A programação prioriza a acessibilidade e a descontração, afastando-se da formalidade tradicional da música clássica. Para garantir o acolhimento adequado, os funcionários do centro passaram por treinamento ministrado por uma organização sem fins lucrativos especializada no apoio a cuidadores de pacientes com Alzheimer. As apresentações, realizadas por artistas de nível internacional, são seguidas por oficinas com educadores artísticos e musicoterapeutas, focadas em estimular o engajamento criativo dos participantes.
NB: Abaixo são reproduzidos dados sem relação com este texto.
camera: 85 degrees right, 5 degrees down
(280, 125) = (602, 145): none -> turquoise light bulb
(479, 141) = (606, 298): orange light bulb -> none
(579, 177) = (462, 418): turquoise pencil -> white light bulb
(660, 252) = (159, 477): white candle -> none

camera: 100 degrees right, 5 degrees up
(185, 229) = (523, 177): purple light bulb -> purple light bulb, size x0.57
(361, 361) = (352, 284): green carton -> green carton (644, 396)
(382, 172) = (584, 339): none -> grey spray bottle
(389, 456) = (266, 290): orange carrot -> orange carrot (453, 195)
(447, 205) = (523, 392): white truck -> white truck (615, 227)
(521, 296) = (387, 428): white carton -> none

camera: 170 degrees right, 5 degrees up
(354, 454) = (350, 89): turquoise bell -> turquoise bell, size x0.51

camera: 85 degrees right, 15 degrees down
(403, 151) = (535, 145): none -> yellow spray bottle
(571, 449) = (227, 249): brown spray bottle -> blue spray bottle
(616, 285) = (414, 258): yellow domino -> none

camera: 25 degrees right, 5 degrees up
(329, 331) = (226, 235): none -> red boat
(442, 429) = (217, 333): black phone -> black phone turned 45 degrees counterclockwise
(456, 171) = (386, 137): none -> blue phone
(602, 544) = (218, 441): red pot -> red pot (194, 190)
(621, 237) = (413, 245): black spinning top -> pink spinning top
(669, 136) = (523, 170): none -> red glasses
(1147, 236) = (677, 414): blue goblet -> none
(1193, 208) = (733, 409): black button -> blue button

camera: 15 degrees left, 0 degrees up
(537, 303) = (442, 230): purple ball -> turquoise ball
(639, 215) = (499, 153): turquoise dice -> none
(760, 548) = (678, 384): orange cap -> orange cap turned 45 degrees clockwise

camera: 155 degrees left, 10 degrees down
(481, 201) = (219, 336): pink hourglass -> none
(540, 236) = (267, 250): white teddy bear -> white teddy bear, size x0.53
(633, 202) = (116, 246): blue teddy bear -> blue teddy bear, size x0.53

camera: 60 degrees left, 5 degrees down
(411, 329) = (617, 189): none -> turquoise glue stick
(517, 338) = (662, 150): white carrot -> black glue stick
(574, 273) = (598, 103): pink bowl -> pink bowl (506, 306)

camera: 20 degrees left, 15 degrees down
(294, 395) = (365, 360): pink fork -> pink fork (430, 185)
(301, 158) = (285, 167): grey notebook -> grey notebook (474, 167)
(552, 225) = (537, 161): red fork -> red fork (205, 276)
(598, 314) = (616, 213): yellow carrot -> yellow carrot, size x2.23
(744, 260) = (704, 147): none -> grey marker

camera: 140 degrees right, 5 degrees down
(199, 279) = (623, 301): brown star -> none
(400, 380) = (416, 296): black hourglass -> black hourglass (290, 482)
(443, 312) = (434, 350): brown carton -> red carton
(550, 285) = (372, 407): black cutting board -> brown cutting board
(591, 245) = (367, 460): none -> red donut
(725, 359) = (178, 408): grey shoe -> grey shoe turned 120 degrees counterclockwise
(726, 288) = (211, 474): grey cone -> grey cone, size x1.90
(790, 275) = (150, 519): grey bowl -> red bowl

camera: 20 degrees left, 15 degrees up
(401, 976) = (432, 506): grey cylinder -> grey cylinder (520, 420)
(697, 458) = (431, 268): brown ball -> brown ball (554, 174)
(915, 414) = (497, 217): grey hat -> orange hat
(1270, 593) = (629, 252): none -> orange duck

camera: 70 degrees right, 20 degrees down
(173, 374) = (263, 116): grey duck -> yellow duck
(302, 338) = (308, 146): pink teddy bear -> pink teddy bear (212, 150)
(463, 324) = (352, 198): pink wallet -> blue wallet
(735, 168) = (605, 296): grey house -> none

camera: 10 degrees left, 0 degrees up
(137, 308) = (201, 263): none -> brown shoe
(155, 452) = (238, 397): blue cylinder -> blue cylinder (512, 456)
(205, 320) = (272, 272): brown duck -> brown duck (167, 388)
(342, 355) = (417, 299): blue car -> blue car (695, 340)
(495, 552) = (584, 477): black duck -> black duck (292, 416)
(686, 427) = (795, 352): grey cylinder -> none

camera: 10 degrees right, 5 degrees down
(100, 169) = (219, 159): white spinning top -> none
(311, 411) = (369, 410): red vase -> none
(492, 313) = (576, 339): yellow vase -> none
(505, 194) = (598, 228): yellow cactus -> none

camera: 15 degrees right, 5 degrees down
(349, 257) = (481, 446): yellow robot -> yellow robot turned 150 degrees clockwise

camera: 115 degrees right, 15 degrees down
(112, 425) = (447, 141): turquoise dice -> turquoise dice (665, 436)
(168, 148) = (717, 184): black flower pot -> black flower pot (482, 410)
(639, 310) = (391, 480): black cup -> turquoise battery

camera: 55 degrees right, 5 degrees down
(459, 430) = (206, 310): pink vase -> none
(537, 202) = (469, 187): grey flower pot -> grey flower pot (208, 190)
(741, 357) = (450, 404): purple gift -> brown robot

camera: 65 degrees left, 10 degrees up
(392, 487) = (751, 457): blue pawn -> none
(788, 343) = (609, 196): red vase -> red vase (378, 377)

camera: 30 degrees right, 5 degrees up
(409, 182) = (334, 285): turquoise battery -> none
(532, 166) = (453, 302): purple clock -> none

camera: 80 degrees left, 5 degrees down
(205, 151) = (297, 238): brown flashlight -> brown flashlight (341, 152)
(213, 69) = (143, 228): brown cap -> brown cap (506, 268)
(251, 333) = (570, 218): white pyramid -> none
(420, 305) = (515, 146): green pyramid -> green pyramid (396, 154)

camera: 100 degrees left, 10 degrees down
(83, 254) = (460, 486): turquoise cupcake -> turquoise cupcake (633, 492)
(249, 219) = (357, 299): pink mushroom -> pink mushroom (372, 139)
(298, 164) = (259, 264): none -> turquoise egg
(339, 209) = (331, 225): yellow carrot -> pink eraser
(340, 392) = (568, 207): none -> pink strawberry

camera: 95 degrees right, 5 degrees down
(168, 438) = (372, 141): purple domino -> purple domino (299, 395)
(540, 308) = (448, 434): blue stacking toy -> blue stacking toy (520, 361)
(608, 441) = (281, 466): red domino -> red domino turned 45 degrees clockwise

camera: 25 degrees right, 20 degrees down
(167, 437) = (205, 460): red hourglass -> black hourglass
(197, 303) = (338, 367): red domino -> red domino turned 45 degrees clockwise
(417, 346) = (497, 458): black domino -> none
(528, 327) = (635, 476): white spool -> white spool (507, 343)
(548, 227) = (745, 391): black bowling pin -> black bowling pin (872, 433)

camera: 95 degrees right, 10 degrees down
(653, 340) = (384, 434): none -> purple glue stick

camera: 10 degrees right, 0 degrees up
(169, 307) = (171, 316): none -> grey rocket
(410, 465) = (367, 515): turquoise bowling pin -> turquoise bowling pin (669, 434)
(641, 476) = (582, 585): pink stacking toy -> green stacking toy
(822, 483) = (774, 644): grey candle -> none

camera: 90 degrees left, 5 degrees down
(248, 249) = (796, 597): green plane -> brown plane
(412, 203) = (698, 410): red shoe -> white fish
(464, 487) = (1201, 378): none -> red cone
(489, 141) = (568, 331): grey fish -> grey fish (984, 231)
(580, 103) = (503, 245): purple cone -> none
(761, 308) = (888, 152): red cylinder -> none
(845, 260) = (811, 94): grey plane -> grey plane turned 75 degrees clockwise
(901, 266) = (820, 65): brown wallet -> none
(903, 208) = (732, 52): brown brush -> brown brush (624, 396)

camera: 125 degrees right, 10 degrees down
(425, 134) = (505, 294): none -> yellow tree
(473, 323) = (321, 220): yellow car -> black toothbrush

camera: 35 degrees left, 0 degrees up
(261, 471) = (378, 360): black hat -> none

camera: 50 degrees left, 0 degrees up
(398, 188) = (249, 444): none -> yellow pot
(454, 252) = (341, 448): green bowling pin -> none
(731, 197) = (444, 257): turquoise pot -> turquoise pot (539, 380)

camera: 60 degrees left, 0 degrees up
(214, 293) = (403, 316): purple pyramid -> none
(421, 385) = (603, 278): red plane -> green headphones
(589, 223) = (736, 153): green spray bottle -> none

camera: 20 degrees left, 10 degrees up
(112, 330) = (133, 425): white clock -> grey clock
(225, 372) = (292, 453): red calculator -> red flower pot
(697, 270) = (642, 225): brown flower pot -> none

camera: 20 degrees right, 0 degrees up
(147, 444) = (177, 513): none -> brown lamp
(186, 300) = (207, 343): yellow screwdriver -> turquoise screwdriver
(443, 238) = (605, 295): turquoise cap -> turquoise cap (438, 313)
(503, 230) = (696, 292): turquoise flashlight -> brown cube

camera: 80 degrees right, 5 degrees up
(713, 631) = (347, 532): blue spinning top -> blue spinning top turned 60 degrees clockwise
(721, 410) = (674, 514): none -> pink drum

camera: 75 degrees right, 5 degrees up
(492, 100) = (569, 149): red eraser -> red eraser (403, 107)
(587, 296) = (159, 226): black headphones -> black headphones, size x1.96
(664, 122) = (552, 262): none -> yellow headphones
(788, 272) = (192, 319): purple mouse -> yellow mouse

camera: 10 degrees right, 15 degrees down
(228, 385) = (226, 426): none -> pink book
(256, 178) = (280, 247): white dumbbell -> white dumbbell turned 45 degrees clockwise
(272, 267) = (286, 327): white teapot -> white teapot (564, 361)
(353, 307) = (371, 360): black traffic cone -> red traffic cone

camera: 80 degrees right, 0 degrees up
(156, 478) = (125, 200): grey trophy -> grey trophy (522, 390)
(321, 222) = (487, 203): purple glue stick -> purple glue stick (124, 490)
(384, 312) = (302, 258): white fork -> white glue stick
Um exemplo do impacto dessas atividades é o caso de Rob Kaufman. Aos 73 anos, o ex-professor de matemática e ciências e ex-músico de estúdio — que já colaborou com artistas como Jimi Hendrix — lida com a perda significativa de memória de curto prazo. A condição é resultado de uma lesão cerebral traumática ocorrida no início dos seus 60 anos, após um desmaio que levou ao coma induzido e a um mês de internação em UTI, seguidos por nove semanas de reabilitação e terapia da fala. Para Kaufman e sua esposa, Ellen, a musicoterapia e a frequência aos concertos em Manhattan foram fundamentais para a recuperação e para a reintegração social do paciente.
A demência é um termo amplo para sintomas que prejudicam a vida cotidiana, os movimentos e a memória, sendo a doença de Alzheimer a causa predominante. De acordo com a Organização Mundial da Saúde, cerca de 57 milhões de pessoas viviam com a condição em 2021, com o surgimento de aproximadamente 10 milhões de novos casos anualmente. Por ser progressiva e não ter cura, a doença demanda estruturas de suporte adequadas.
Emily Finkelstein, especialista em geriatria do centro médico NewYork-Presbyterian, destaca que a população idosa enfrenta um aumento de doenças crônicas, incluindo a demência. A médica ressalta que, embora existam dados que comprovem a eficácia de terapias baseadas em música, dança e arte para quem possui comprometimento cognitivo, o acesso a esses programas nos Estados Unidos é limitado. A ausência de um programa nacional de saúde e a complexidade do sistema local dificultam a expansão de iniciativas que, apesar de benéficas, permanecem restritas a locais específicos.